If you want to go deeper, you can also build more opinionated tools that surface insights and notify people who never log in to Fizzy:

  • Stakeholder status reports that email non-technical stakeholders a weekly summary of key cards: what was created, closed, postponed, or sent back to triage on their projects. You can group by label, board, or assignee and generate charts or narrative summaries from card_published, card_closed, card_postponed, and card_sent_back_to_triage events.
  • Capacity and load alerts that watch for people who are getting overloaded. For example, you could send a notification to a manager when someone is assigned more than N open cards, or when cards assigned to them sit in the same column for too long without a card_triaged or card_closed event.

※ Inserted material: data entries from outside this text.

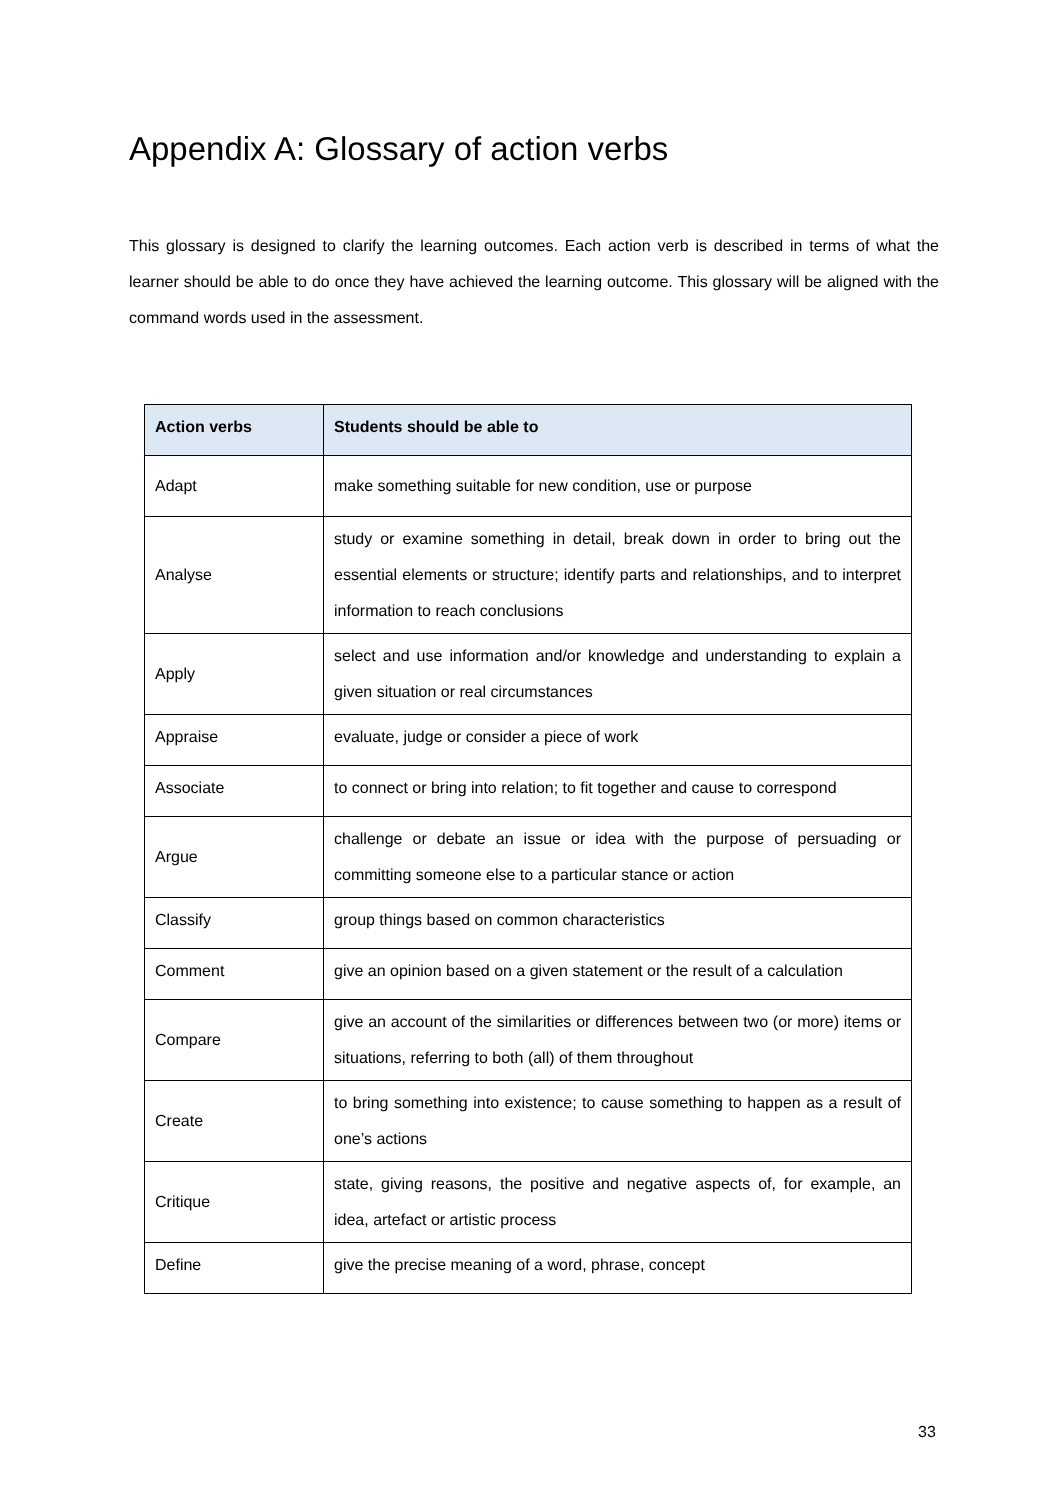Appendix A: Glossary of action verbs
This glossary is designed to clarify the learning outcomes. Each action verb is described in terms of what the learner should be able to do once they have achieved the learning outcome. This glossary will be aligned with the command words used in the assessment.
| Action verbs | Students should be able to |
| --- | --- |
| Adapt | make something suitable for new condition, use or purpose |
| Analyse | study or examine something in detail, break down in order to bring out the essential elements or structure; identify parts and relationships, and to interpret information to reach conclusions |
| Apply | select and use information and/or knowledge and understanding to explain a given situation or real circumstances |
| Appraise | evaluate, judge or consider a piece of work |
| Associate | to connect or bring into relation; to fit together and cause to correspond |
| Argue | challenge or debate an issue or idea with the purpose of persuading or committing someone else to a particular stance or action |
| Classify | group things based on common characteristics |
| Comment | give an opinion based on a given statement or the result of a calculation |
| Compare | give an account of the similarities or differences between two (or more) items or situations, referring to both (all) of them throughout |
| Create | to bring something into existence; to cause something to happen as a result of one’s actions |
| Critique | state, giving reasons, the positive and negative aspects of, for example, an idea, artefact or artistic process |
| Define | give the precise meaning of a word, phrase, concept |
33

  • SLA and escalation notifications that integrate with PagerDuty or similar tools. When certain cards (for example, labeled “Incident” or on a specific board) are not closed within an agreed time window, you can trigger an alert or automatically move the card to an escalation board using card_postponed, card_board_changed, and card_closed.
  • Customer-facing status updates that keep clients in the loop without giving them direct access to Fizzy. You could generate per-customer email updates or a small status page based on events for cards tagged with that customer’s name, combining card_published, card_closed, and comment_created to show progress and recent discussion.
  • Meeting prep packs that assemble the last week’s events for a given board into a concise agenda for standups or planning meetings. You can collate newly created cards, reopened work, and high-churn items from card_published, card_reopened, card_triaged, and card_sent_back_to_triage, then email the summary to attendees before the meeting.